**Provided text:**

INTRO highlights from four panelists.

Geomedicine is emerging. Location data needed “to make medical records more enriched”. Environment is a critical player, environment is related to the geography significantly. New medical framework needed.

Place information to be brought into the story. Bring mobility into the story, as a location traces. Location over time (physical activity) matters. How I communicate chronical disease. Traces of daily lives. Pulling features out of daily traces. Looking for standardised platforms to use. Looking for mobilized innovations in healthcare.

Intersection of mobile activity data to deconstruct human genome why people do and how they do. Get data from telecoms, twitter, facebook and analyze the data. Track diseases from social and location networks. Incorporate into doctors’ diagnosis tools.

Tools for healthy behavior changes. How tools change daily behavior patterns. Places, environment, time etc matters. How to utilize technology in healthcare. Location data seems very attractive for unlocking hidden patterns in disease and people data.

APPLICATIONS of new approaches to healthcare.

Eating. If smbd prohibited to eat fast food, the app will discover smbd goes to Taco Bell and warns to not eat there. May be app will tell the doctor about that patient violating the rules of nutrition. Therapy tools. Tools keep track and make recommendations. Tool knows you spent 5h in shopping mall and how it affects insomnia. There are 20,000 toxic places in the states. 10M pounds chemicals per day produced… it is issue for environment. Public health. You are informed, you make decisions. Further: how we bring other specific points of data into the framework?

BARRIERS in geomedicine

Privacy in healthcare is a huge barrier. Overwhelm with information. He-he, BigData comes to healthcare:) Sensemaking out of the data. Profession of data scientist comes to healthcare. Ecosystem needed.

OPPORTUNITIES

Location is an opportunity. In long term – understanding human activity at the level of context to encourage doing smth. Change people awareness, people attitude. Autonomous tracking of behavior patterns. Sensors do not really working. Where do you go? Whom you contact with? You can understand people, their health related behavior. E.g. if you eat in front of TV, how often do you eat home, how
fast do you eat, time of eating, gym facilities. Interventions are bound to the context – what exactly to push to the patient. In-door locations within hospitals and clinics. Geodistance of your day. Those things impact medication. analysis of daily and weekly traces give answers. Parkinson disease is location specific. Self-diagnosis via summarizing information. For medical tools: “one size does not fit all anymore”. Different personalities, research done.

CONCLUSION

conclusion for mHealth – Public Health, Disease Management, Mobile EMR confirmed and distinguished categories (from other ~10 categories) as mHealth solutions.

[Saved entries]
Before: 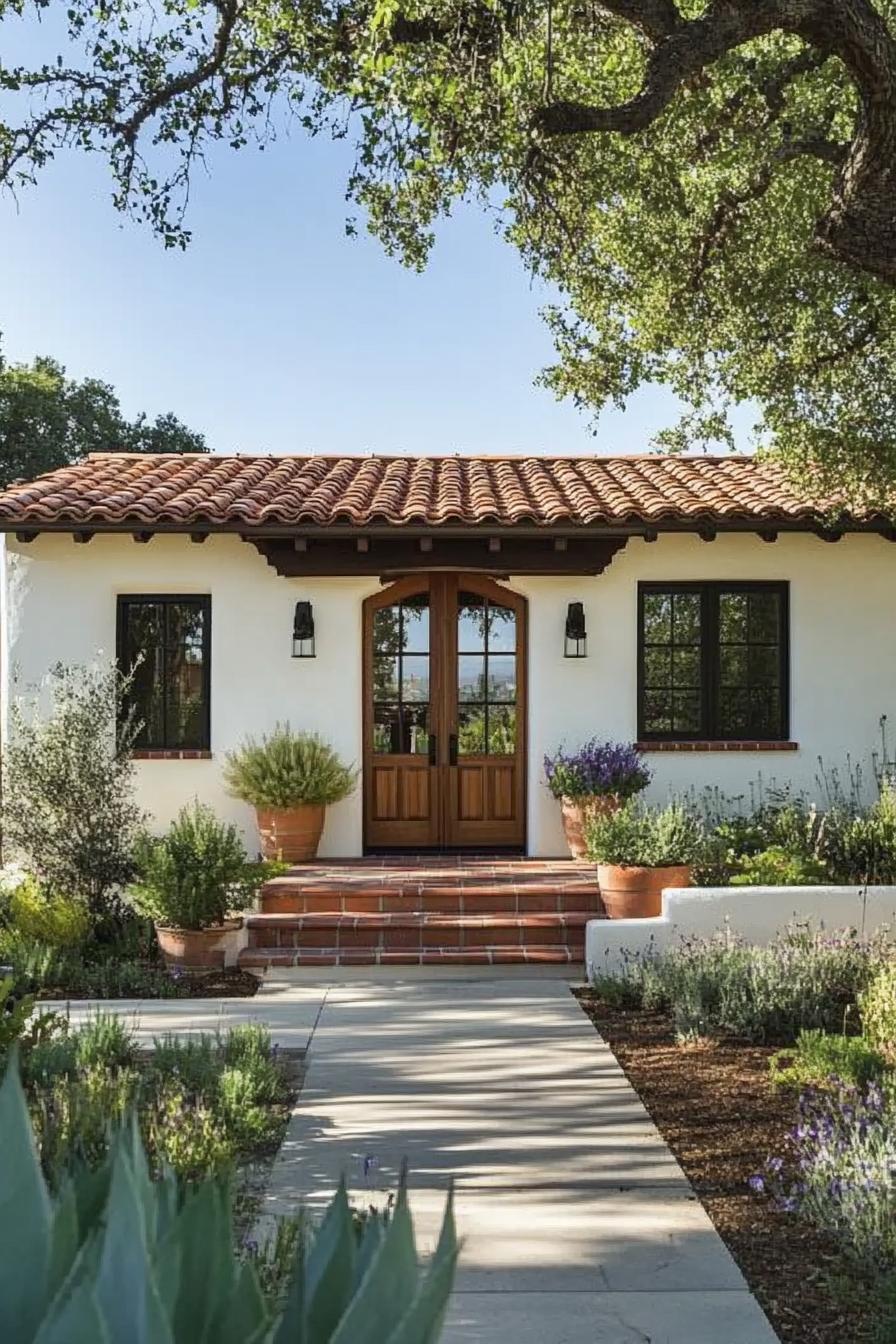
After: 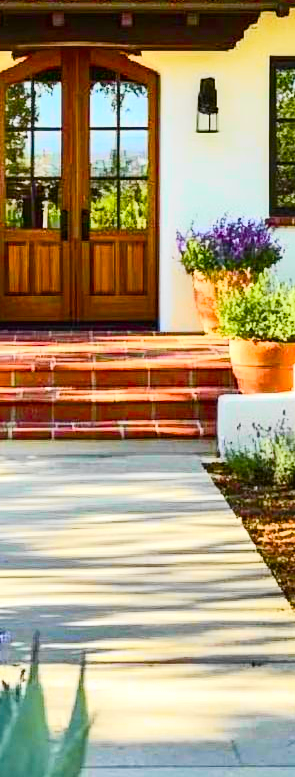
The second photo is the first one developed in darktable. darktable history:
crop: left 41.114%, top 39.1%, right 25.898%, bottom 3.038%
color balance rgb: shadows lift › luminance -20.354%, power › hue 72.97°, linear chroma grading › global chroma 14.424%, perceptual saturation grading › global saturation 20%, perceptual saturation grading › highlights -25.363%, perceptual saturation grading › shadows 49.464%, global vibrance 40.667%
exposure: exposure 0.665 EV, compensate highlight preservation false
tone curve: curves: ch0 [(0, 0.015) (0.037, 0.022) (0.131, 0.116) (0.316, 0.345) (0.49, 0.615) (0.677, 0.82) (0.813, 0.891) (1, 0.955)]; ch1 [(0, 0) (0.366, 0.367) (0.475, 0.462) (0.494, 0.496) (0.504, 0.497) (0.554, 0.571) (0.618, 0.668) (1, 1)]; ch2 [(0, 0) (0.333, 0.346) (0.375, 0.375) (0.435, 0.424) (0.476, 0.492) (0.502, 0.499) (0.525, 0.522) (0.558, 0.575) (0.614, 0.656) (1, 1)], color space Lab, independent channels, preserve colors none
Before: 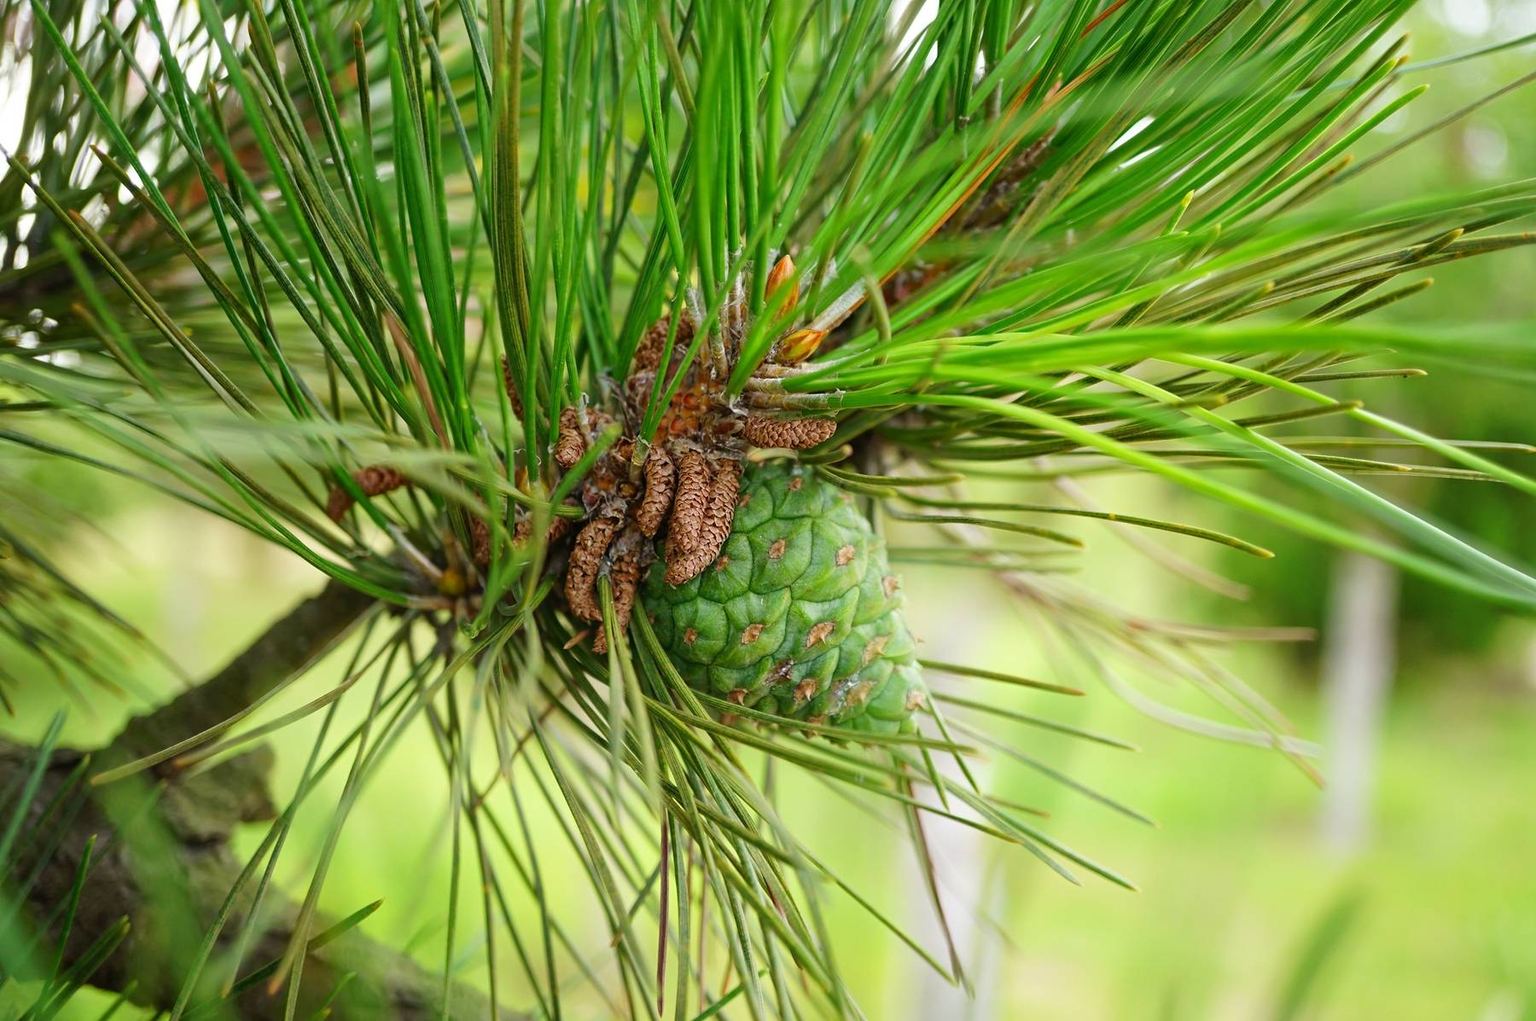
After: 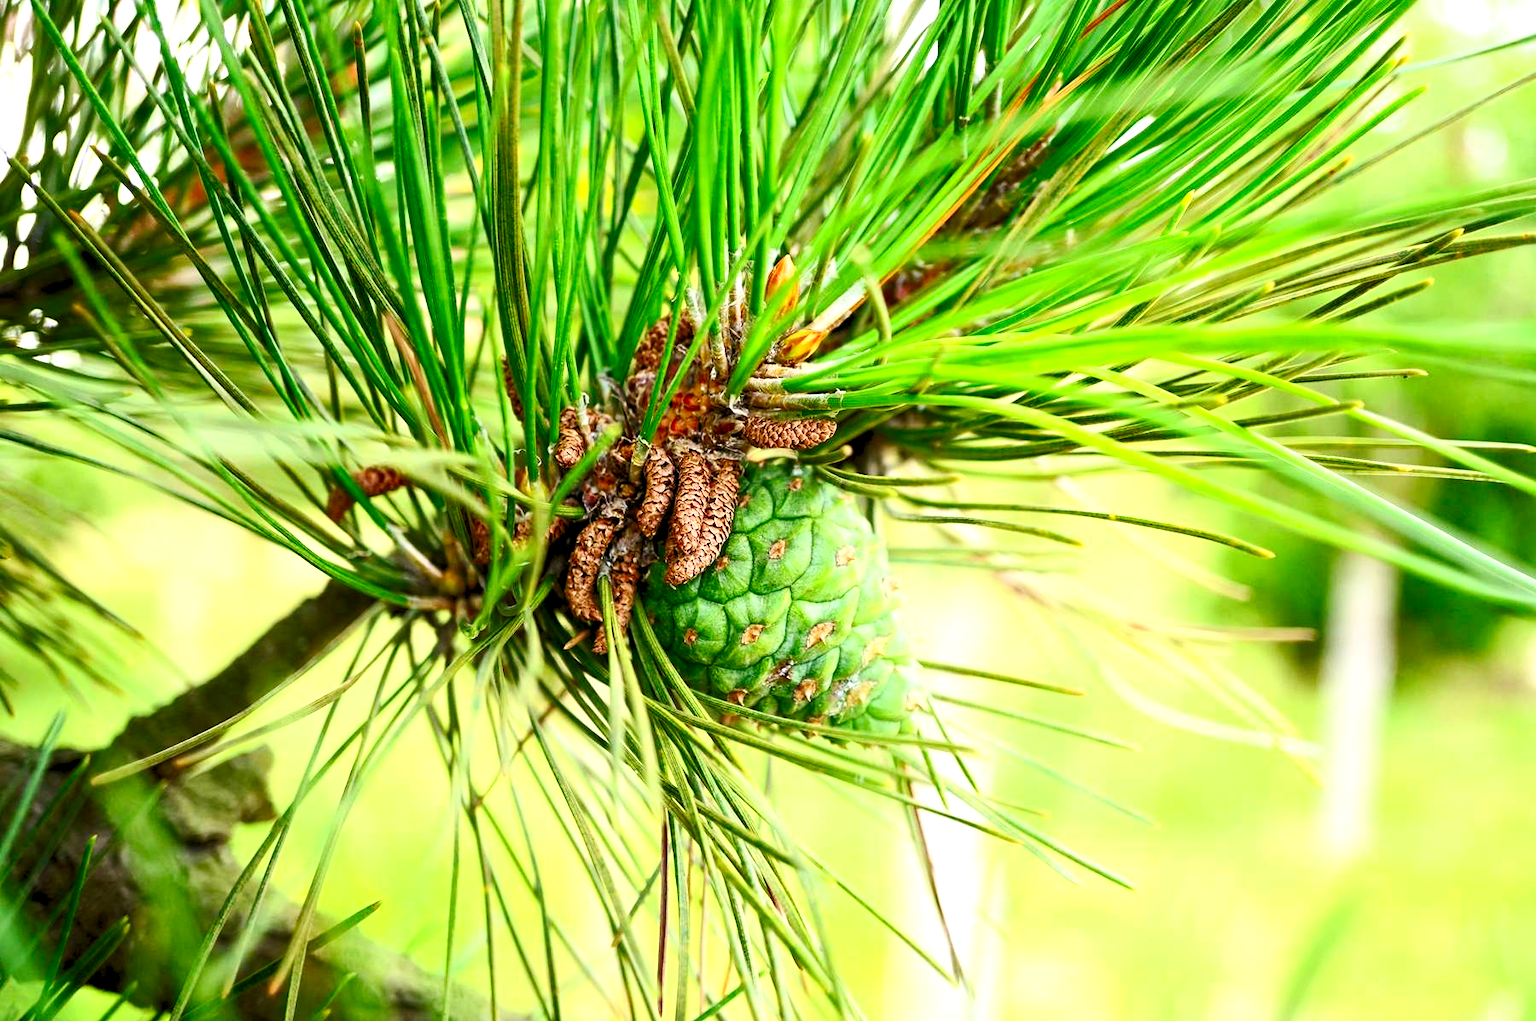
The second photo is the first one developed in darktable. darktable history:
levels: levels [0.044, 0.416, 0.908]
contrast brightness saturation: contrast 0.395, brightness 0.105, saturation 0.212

**Exercise brief:** Reproduce the part of the geomedicine notes starting at "Tools for healthy" and ending at "and people data.", word for word. The material has no connection to the geomedicine notes.

**Solution for this exercise:**
Tools for healthy behavior changes. How tools change daily behavior patterns. Places, environment, time etc matters. How to utilize technology in healthcare. Location data seems very attractive for unlocking hidden patterns in disease and people data.